## TO DO
Without including any pictures, write out the data below exactly.

^^^^^^^^

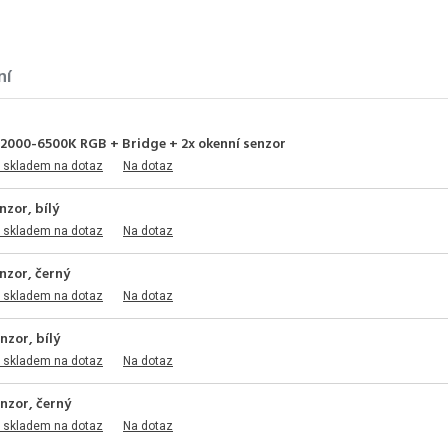
ní
 2000-6500K RGB + Bridge + 2x okenní senzor
 skladem na dotaz
Na dotaz
nzor, bílý
 skladem na dotaz
Na dotaz
nzor, černý
 skladem na dotaz
Na dotaz
nzor, bílý
 skladem na dotaz
Na dotaz
nzor, černý
 skladem na dotaz
Na dotaz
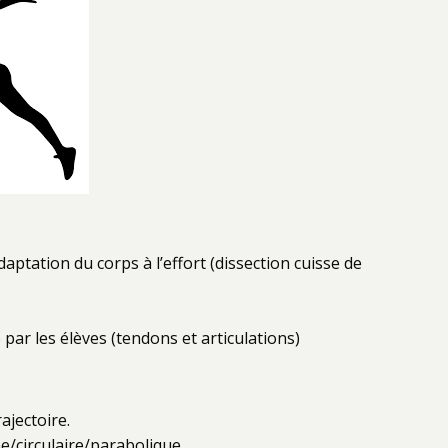
aptation du corps à l’effort (dissection cuisse de
par les élèves (tendons et articulations)
ajectoire.
gne/circulaire/parabolique …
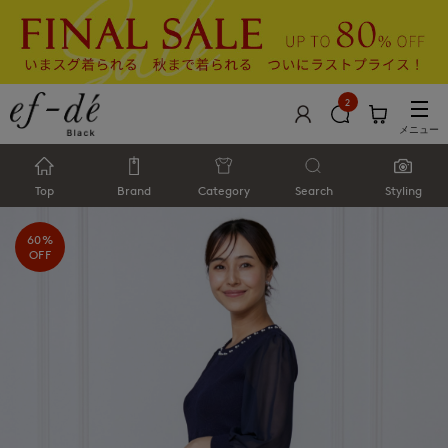
2
メニュー
Top
Brand
Category
Search
Styling
60%
OFF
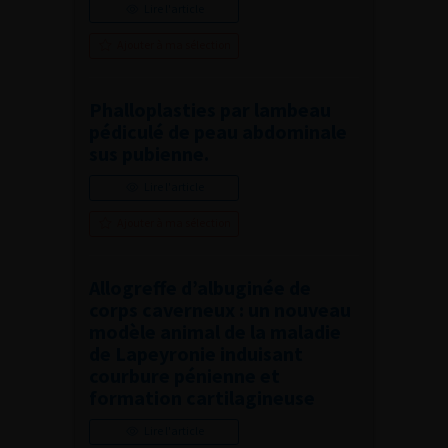
Lire l'article
Ajouter à ma sélection
Phalloplasties par lambeau
pédiculé de peau abdominale
sus pubienne.
Lire l'article
Ajouter à ma sélection
Allogreffe d’albuginée de
corps caverneux : un nouveau
modèle animal de la maladie
de Lapeyronie induisant
courbure pénienne et
formation cartilagineuse
Lire l'article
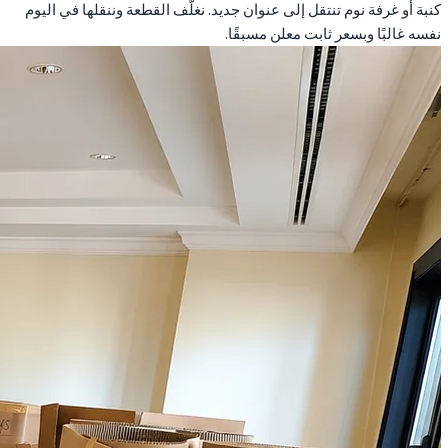
كنبة أو غرفة نوم تنتقل إلى عنوان جديد. نغلّف القطعة وننقلها في اليوم
نفسه غالبًا وبسعر ثابت معلن مسبقًا.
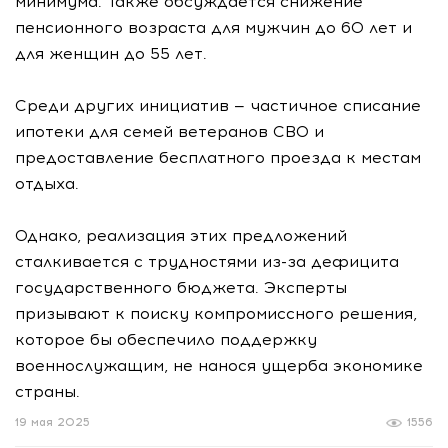
минимума. Также обсуждается снижение
пенсионного возраста для мужчин до 60 лет и
для женщин до 55 лет.
Среди других инициатив — частичное списание
ипотеки для семей ветеранов СВО и
предоставление бесплатного проезда к местам
отдыха.
Однако, реализация этих предложений
сталкивается с трудностями из-за дефицита
государственного бюджета. Эксперты
призывают к поиску компромиссного решения,
которое бы обеспечило поддержку
военнослужащим, не нанося ущерба экономике
страны.
19 мая 2025
1556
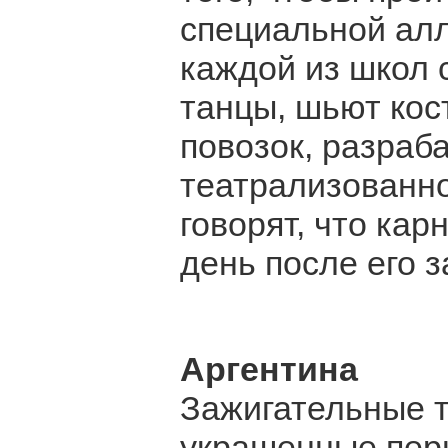
специальной алл
каждой из школ 
танцы, шьют ко
повозок, разраб
театрализованно
говорят, что ка
день после его 
Аргентина
Зажигательные т
украшенные перь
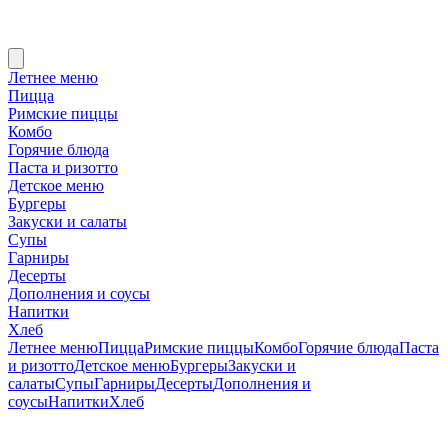
Летнее меню
Пицца
Римские пиццы
Комбо
Горячие блюда
Паста и ризотто
Детское меню
Бургеры
Закуски и салаты
Супы
Гарниры
Десерты
Дополнения и соусы
Напитки
Хлеб
Летнее меню
Пицца
Римские пиццы
Комбо
Горячие блюда
Паста
и ризотто
Детское меню
Бургеры
Закуски и
салаты
Супы
Гарниры
Десерты
Дополнения и
соусы
Напитки
Хлеб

^^^^^^^^

## COMPLETED EXERCISE
ní
 2000-6500K RGB + Bridge + 2x okenní senzor
 skladem na dotaz
Na dotaz
nzor, bílý
 skladem na dotaz
Na dotaz
nzor, černý
 skladem na dotaz
Na dotaz
nzor, bílý
 skladem na dotaz
Na dotaz
nzor, černý
 skladem na dotaz
Na dotaz
aptation du corps à l’effort (dissection cuisse de
par les élèves (tendons et articulations)
ajectoire.
gne/circulaire/parabolique …
2
メニュー
Top
Brand
Category
Search
Styling
60%
OFF
Lire l'article
Ajouter à ma sélection
Phalloplasties par lambeau
pédiculé de peau abdominale
sus pubienne.
Lire l'article
Ajouter à ma sélection
Allogreffe d’albuginée de
corps caverneux : un nouveau
modèle animal de la maladie
de Lapeyronie induisant
courbure pénienne et
formation cartilagineuse
Lire l'article
كنبة أو غرفة نوم تنتقل إلى عنوان جديد. نغلّف القطعة وننقلها في اليوم
نفسه غالبًا وبسعر ثابت معلن مسبقًا.
минимума. Также обсуждается снижение
пенсионного возраста для мужчин до 60 лет и
для женщин до 55 лет.
Среди других инициатив — частичное списание
ипотеки для семей ветеранов СВО и
предоставление бесплатного проезда к местам
отдыха.
Однако, реализация этих предложений
сталкивается с трудностями из-за дефицита
государственного бюджета. Эксперты
призывают к поиску компромиссного решения,
которое бы обеспечило поддержку
военнослужащим, не нанося ущерба экономике
страны.
19 мая 2025
1556
специальной алл
каждой из школ 
танцы, шьют ко
повозок, разраб
театрализованно
говорят, что ка
день после его 
Аргентина
Зажигательные т
украшенные перь
Летнее меню
Пицца
Римские пиццы
Комбо
Горячие блюда
Паста и ризотто
Детское меню
Бургеры
Закуски и салаты
Супы
Гарниры
Десерты
Дополнения и соусы
Напитки
Хлеб
Летнее меню
Пицца
Римские пиццы
Комбо
Горячие блюда
Паста
и ризотто
Детское меню
Бургеры
Закуски и
салаты
Супы
Гарниры
Десерты
Дополнения и
соусы
Напитки
Хлеб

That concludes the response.